With the pictures left out, copy the records below exactly from the first line down to the line holding "reg [L_RAM_SIZE-1:0] addr;", and include that line.
:: DATA SHOWN
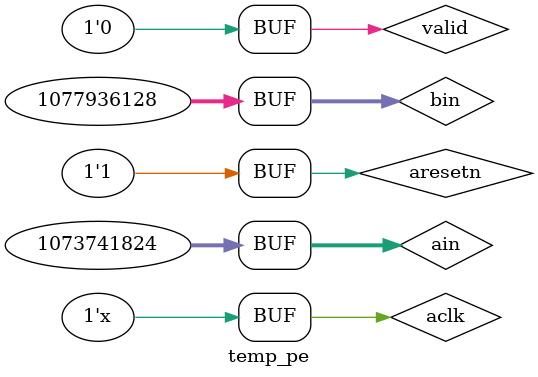
<source format=v>
`timescale 1ns / 1ps

module temp_pe #(
    parameter L_RAM_SIZE = 6
) ();
//    // clk/reset
//    reg aclk;
//    reg aresetn;
    
//    // port A
//    reg [31:0] ain;
    
//    // peram -> port B 
//    reg [31:0] din;
//    reg [L_RAM_SIZE-1:0] addr;
//    reg we;
    
//    // integrated valid signal
//    reg valid;
    
//    // computation result
//    wire dvalid;
//    wire [31:0] dout;

    
    
    
    
    
//    integer i;
//    initial begin
//        aclk <= 0;
//        aresetn <= 1;
//        valid <= 0;
//        we <= 1;
//        addr = 0;
//        din <= 'h40400000;
//        #10;
//        we <= 0;
//        valid <= 1;
//        ain <= 'h40000000;
//        #10;
//        valid <= 0;
//        #100;
//        valid <= 1;
//        #10;
//        valid <= 0;
        
//    end
    
//    always #5 aclk = ~aclk;













//    (* ram_style = "block" *) reg [31:0] peram [0:2**L_RAM_SIZE - 1]; // local register
//    reg [31:0] psum; // accumulated result & port C
//    reg [31:0] bin; // port B
//    wire [31:0] res; // result port from MAC
    
//    assign dout = psum;
    
//    always @(posedge aclk) begin
//        if (we)
//            peram[addr] <= din;
//        else
//            bin <= peram[addr];
    
//        if (aresetn) begin
//            if (dvalid) begin
//                psum <= res;
//            end else begin
//                psum <= psum;
//            end
//        end else begin
//            psum <= 'd0;
//        end
//    end

    reg aclk, valid;
    reg aresetn;
    reg [31:0] ain;
    reg [31:0] bin;
    reg [31:0] psum;
    wire dvalid;
    wire [31:0] res;
    
    initial begin 
        aclk <= 0;
        valid <= 0;
        aresetn <= 1;
        ain <= 'h40000000;
        bin <= 'h40400000;
        psum <= 'd0;
        
        #10;      
        valid <= 1;
        #10
        valid <= 0;
        
//        #200;
//        psum <= res;
    end
    
    always @(posedge aclk) begin
        if (dvalid) 
            psum <= res;
        else
            psum <= psum;
        
    end
    
    always #5 aclk = ~aclk;
    
    floating_point_MAC MAC(
        .aclk(aclk),
        .aresetn(1'b1),
        .s_axis_a_tvalid(valid),
        .s_axis_b_tvalid(valid),
        .s_axis_c_tvalid(valid),
        .s_axis_a_tdata(ain),
        .s_axis_b_tdata(bin),
        .s_axis_c_tdata(psum),
        .m_axis_result_tvalid(dvalid),
        .m_axis_result_tdata(res)
    );
   
endmodule

</source>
::::
**WORKED SOLUTION**
<source format=v>
`timescale 1ns / 1ps

module temp_pe #(
    parameter L_RAM_SIZE = 6
) ();
//    // clk/reset
//    reg aclk;
//    reg aresetn;
    
//    // port A
//    reg [31:0] ain;
    
//    // peram -> port B 
//    reg [31:0] din;
//    reg [L_RAM_SIZE-1:0] addr;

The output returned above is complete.